*Requirement 1*.
In the homebrewing passage, how long does the trub take to settle out in the fermenter?
*Requirement 2*.
From the homebrewing passage, extract the wording verbatim, starting with "Yep, dump it" and going on through "beer that way.".

*Passage provided*.

=== Section Start ===

I've been brewing for over 5 years and probably brewed 30 batches at this point. No fancy equipment, just the standard 6 gallon boiling pot, plastic bucket fermenters and glass carboys. At the outset (first 5 or 6 batches) I strained out the trub (95% of it at last) and fermented the strained wort. Then I read something somewhere that leaving the trub in was not deterimental to the product. So, I then started leaving it all in (pouring between brew kettle and fermenter to aerate the wort) and it all ends up mixed in the wort in the fermenter. There was absolutely no change in the taste of the resulting brew, certainly nothing deterimental to the taste. The trub settles out after two weeks of fermentation and nothing makes its way into the secondary when the transfer occurs. The resulting brew, after two more weeks of secondary, is very clear everytime (except for the wheat beers of course).

Save the step and the time and don't go to the effort to strain/remove the trub. The resulting brew will be just as good.
 
Yep, dump it all.
I've got to get myself a good, large funnel with a strainer to help with any hop bits but I don't worry much.
You will see it settle out better in the fermenter and you will get most of your beer that way.
If you are worried about it sitting on that stuff, give it some time and when it's settled out better transfer it to a secondary.

=== Section End ===

*Record set*.
=== Section Start ===

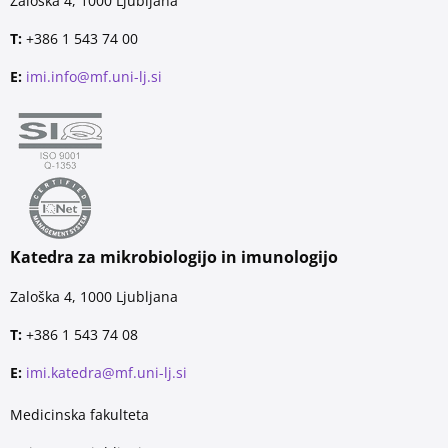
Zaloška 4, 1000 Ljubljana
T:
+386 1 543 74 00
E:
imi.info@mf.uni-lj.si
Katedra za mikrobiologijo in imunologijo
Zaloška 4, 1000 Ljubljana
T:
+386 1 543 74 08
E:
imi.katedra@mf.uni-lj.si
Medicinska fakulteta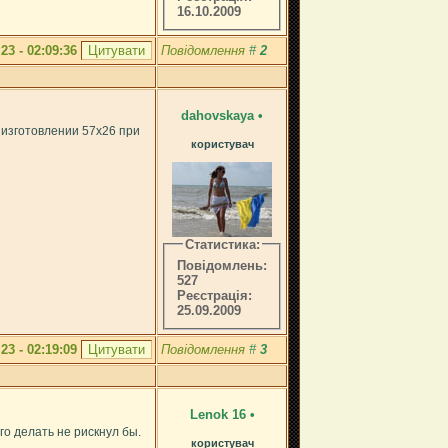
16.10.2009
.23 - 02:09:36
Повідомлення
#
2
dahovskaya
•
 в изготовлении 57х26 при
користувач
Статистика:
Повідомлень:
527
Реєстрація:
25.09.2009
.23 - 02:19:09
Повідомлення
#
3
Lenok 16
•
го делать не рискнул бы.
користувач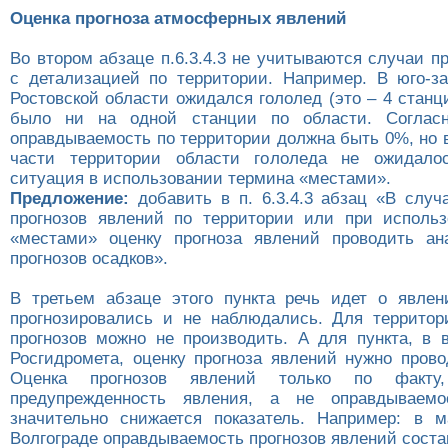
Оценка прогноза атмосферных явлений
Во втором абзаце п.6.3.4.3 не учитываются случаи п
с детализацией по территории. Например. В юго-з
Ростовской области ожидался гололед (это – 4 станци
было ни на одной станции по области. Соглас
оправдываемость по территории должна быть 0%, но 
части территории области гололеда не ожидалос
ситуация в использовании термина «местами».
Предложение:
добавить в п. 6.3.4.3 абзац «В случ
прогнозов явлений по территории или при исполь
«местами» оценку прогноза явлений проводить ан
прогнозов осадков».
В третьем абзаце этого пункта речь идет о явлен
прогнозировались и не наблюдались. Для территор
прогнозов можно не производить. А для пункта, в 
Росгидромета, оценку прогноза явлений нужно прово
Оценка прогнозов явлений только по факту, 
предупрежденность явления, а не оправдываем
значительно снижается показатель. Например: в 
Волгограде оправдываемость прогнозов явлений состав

=== Section End ===
=== Section Start ===

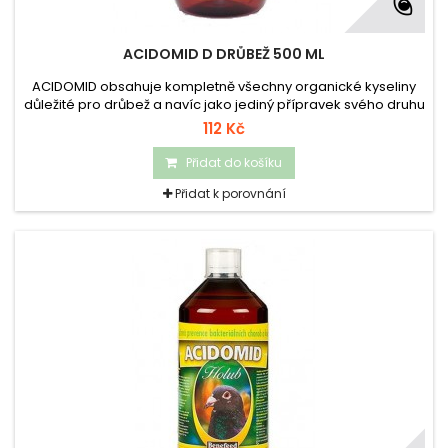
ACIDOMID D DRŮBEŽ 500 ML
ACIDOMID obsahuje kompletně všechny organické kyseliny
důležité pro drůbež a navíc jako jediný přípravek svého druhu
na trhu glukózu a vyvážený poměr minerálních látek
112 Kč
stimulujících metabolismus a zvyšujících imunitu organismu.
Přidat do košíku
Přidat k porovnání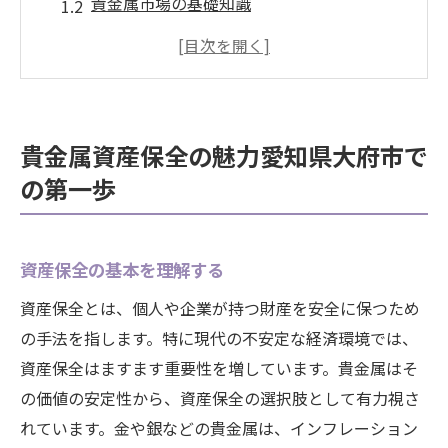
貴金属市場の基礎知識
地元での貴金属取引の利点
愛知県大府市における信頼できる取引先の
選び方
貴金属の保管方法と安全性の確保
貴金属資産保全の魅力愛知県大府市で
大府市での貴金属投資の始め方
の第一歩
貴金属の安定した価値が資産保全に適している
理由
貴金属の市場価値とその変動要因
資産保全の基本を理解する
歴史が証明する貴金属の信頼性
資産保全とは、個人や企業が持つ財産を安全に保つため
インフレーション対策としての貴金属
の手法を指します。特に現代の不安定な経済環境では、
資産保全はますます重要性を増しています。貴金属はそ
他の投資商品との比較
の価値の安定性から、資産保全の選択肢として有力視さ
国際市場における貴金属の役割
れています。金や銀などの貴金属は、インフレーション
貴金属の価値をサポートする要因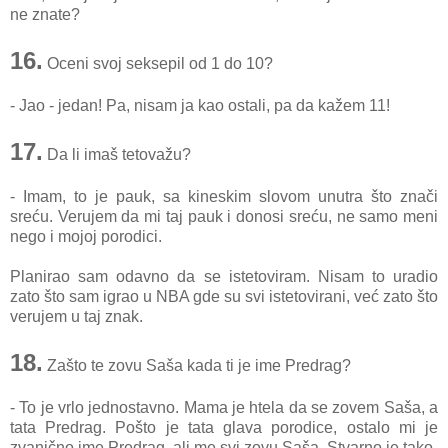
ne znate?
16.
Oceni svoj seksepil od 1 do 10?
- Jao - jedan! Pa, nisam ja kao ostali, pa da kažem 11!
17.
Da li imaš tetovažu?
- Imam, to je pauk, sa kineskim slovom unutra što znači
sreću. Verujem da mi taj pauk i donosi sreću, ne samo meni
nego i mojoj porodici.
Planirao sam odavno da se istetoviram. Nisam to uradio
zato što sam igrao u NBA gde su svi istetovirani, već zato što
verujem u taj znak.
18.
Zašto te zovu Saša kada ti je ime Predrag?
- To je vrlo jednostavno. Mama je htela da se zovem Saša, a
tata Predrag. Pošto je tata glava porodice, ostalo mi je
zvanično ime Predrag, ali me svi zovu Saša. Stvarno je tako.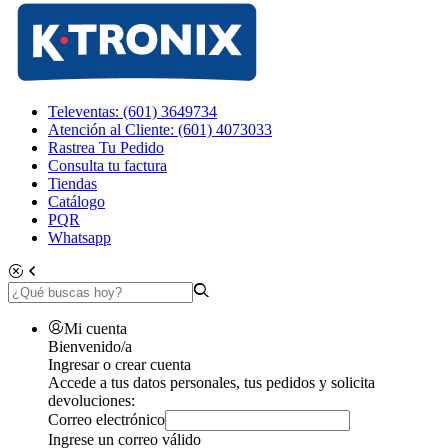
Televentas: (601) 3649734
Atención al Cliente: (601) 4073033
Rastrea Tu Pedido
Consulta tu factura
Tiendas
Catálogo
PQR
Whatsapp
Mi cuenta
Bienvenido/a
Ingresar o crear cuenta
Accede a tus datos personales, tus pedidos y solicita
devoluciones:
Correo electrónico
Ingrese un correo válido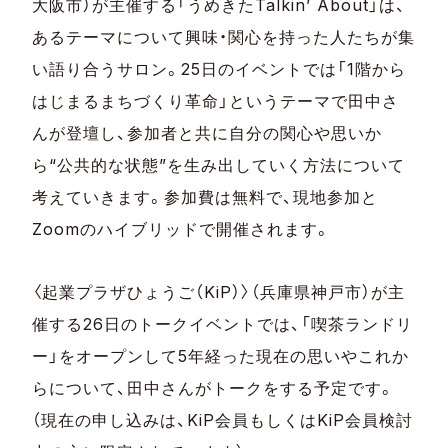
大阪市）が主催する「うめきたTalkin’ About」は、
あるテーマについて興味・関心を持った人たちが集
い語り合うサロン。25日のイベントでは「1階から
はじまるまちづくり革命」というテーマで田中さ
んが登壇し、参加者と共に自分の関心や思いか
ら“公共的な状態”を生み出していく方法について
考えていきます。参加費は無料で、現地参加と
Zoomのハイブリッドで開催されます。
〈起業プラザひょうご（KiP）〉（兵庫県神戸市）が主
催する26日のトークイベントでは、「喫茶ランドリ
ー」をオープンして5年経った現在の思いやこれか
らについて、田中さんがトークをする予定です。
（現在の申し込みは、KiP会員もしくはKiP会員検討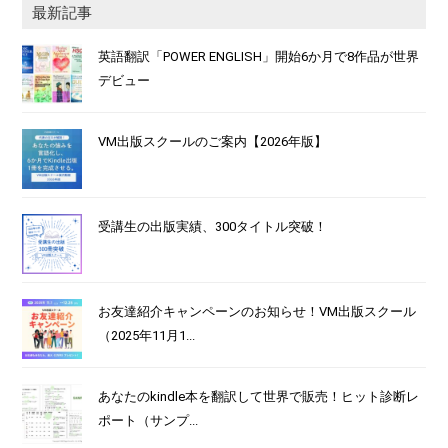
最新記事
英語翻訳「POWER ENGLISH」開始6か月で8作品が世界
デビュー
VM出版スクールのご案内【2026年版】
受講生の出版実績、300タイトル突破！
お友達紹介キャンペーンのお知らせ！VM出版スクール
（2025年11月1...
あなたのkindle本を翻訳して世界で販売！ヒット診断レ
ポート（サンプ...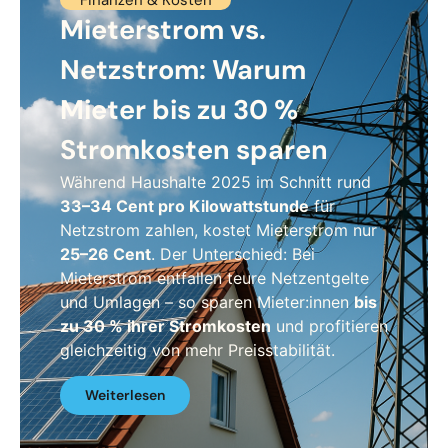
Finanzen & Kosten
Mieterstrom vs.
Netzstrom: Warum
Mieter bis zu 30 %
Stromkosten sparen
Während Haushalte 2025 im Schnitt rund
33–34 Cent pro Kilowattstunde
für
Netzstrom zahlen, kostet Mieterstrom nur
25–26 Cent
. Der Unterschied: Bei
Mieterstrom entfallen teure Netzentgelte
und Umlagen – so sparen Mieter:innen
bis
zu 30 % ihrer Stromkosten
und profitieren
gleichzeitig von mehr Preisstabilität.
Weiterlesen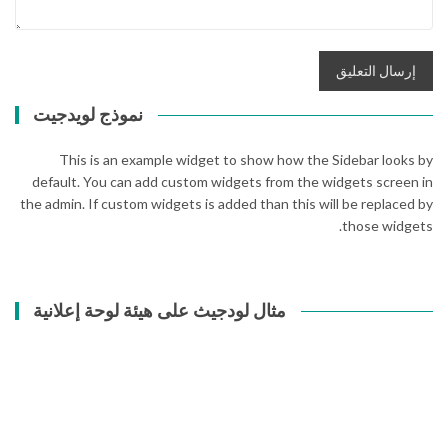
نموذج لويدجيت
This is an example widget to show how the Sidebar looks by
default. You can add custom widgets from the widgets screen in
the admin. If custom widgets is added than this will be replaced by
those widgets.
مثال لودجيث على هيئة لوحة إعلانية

=== Section End ===
=== Section Start ===

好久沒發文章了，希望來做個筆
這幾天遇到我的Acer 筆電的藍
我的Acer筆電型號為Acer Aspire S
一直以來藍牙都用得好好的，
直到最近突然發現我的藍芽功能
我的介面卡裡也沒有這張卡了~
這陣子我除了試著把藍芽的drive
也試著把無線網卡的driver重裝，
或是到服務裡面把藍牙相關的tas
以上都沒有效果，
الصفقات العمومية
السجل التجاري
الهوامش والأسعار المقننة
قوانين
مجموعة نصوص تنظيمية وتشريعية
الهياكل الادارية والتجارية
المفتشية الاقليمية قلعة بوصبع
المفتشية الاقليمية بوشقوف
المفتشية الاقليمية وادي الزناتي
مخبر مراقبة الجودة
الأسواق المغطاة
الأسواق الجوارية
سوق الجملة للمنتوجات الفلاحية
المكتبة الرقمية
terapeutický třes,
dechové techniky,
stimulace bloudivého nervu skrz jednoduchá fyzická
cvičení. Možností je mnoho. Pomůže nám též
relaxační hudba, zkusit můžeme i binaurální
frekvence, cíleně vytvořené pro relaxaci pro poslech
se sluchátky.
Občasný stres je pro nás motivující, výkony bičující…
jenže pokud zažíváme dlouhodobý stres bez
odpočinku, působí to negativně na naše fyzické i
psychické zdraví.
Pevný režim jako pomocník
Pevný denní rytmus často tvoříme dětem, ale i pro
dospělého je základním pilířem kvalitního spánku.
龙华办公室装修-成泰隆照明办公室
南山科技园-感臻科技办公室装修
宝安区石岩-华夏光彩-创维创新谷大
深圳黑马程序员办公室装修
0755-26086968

=== Section End ===

*Task solution 1*.
It settles out after two weeks of fermentation.

*Task solution 2*.
Yep, dump it all.
I've got to get myself a good, large funnel with a strainer to help with any hop bits but I don't worry much.
You will see it settle out better in the fermenter and you will get most of your beer that way.